When I was a kid I wanted to be a magician. To be fair, I also wanted to be a football player, a guitar player, a Blue Peter presenter and Prince Charles. At my current age and skill level the only one of those I have a chance of becoming is Charlie boy and I don’t really want to be him anymore.
However, I really, really wanted to be a magician so here are some tricks I could use to wow my public if I ever get the chance.
I could use an automatic garage door opener to make it look as though I am opening it with the power of my mind when I am really using a small remote control device. However, I am not going to impress many people in the 21st century with this trick, am I? If only I had been born in the 18th century then with this trick I could have been regarded as some sort of genius or dangerous alien wizard who should be burnt at the stake.
I could take some archery courses and then amaze the world (or my mum, at least) by firing apples off the top of her head.
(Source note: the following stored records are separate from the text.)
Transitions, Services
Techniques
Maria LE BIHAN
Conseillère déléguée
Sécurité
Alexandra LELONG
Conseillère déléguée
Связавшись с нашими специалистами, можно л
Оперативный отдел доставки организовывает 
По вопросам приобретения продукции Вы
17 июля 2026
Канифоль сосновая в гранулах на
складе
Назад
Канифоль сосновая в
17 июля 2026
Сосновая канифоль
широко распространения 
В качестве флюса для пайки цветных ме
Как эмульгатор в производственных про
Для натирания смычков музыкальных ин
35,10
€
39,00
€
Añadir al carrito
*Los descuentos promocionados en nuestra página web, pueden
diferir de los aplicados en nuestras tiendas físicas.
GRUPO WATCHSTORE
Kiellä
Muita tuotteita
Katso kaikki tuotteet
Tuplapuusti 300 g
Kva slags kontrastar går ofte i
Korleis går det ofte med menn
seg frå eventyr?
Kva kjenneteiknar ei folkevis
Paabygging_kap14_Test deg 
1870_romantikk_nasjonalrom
I know that magicians don’t usually do that sort of thing but I have an extra trick up my sleeve; when I cut the apple open it will have inside it the card which my mother selected at the beginning and which I wrote down on a piece of paper which I fed to a monkey. Now we just need to wait for the monkey’s bowels to work and we will see if I was right with my prediction.I might need to hope for some constipation.
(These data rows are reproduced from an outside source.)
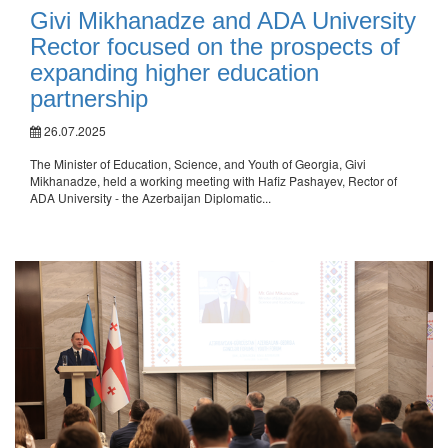
Givi Mikhanadze and ADA University
Rector focused on the prospects of
expanding higher education
partnership
26.07.2025
The Minister of Education, Science, and Youth of Georgia, Givi
Mikhanadze, held a working meeting with Hafiz Pashayev, Rector of
ADA University - the Azerbaijan Diplomatic...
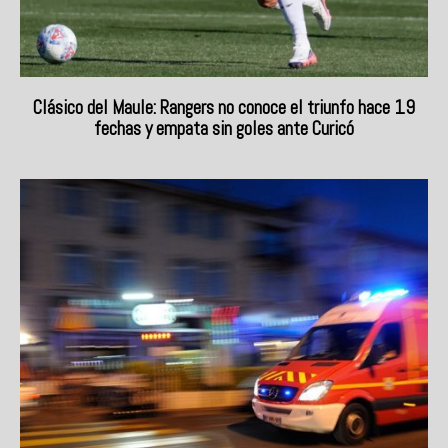
Clásico del Maule: Rangers no conoce el triunfo hace 19
fechas y empata sin goles ante Curicó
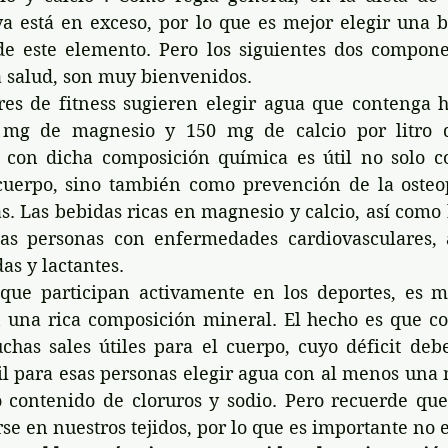
 ya está en exceso, por lo que es mejor elegir una 
e este elemento. Pero los siguientes dos componen
a salud, son muy bienvenidos.
es de fitness sugieren elegir agua que contenga h
mg de magnesio y 150 mg de calcio por litro de
a con dicha composición química es útil no solo c
uerpo, sino también como prevención de la osteopo
 Las bebidas ricas en magnesio y calcio, así como b
as personas con enfermedades cardiovasculares, 
s y lactantes.
 que participan activamente en los deportes, es m
una rica composición mineral. El hecho es que con 
chas sales útiles para el cuerpo, cuyo déficit debe
il para esas personas elegir agua con al menos una 
 contenido de cloruros y sodio. Pero recuerde que 
e en nuestros tejidos, por lo que es importante no 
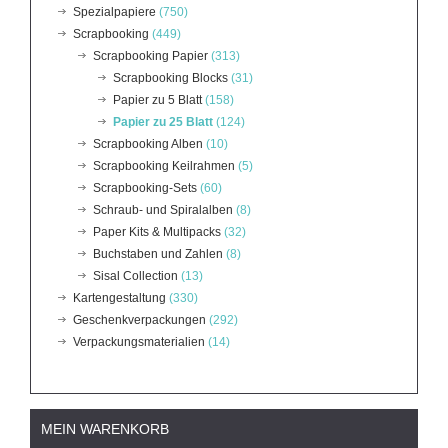
Spezialpapiere
(750)
Scrapbooking
(449)
Scrapbooking Papier
(313)
Scrapbooking Blocks
(31)
Papier zu 5 Blatt
(158)
Papier zu 25 Blatt
(124)
Scrapbooking Alben
(10)
Scrapbooking Keilrahmen
(5)
Scrapbooking-Sets
(60)
Schraub- und Spiralalben
(8)
Paper Kits & Multipacks
(32)
Buchstaben und Zahlen
(8)
Sisal Collection
(13)
Kartengestaltung
(330)
Geschenkverpackungen
(292)
Verpackungsmaterialien
(14)
MEIN WARENKORB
You don’t seem many magicians working with parrots these days, do you? I could use an African grey parrot and put him in one of those boxes where it looks as though the person is being cut in half but they aren’t really. You don’t see much of them these days either so it’s turning into a bit of retro magic act.
Since it is a retro show we might as well throw in a retro car stereo. My trick is to guess what song comes on next. I shouldn’t tell you how I do it but I will. It’s a cassette that’s on, not the radio. I am available for weddings, 1st birthday parties and company AGMs.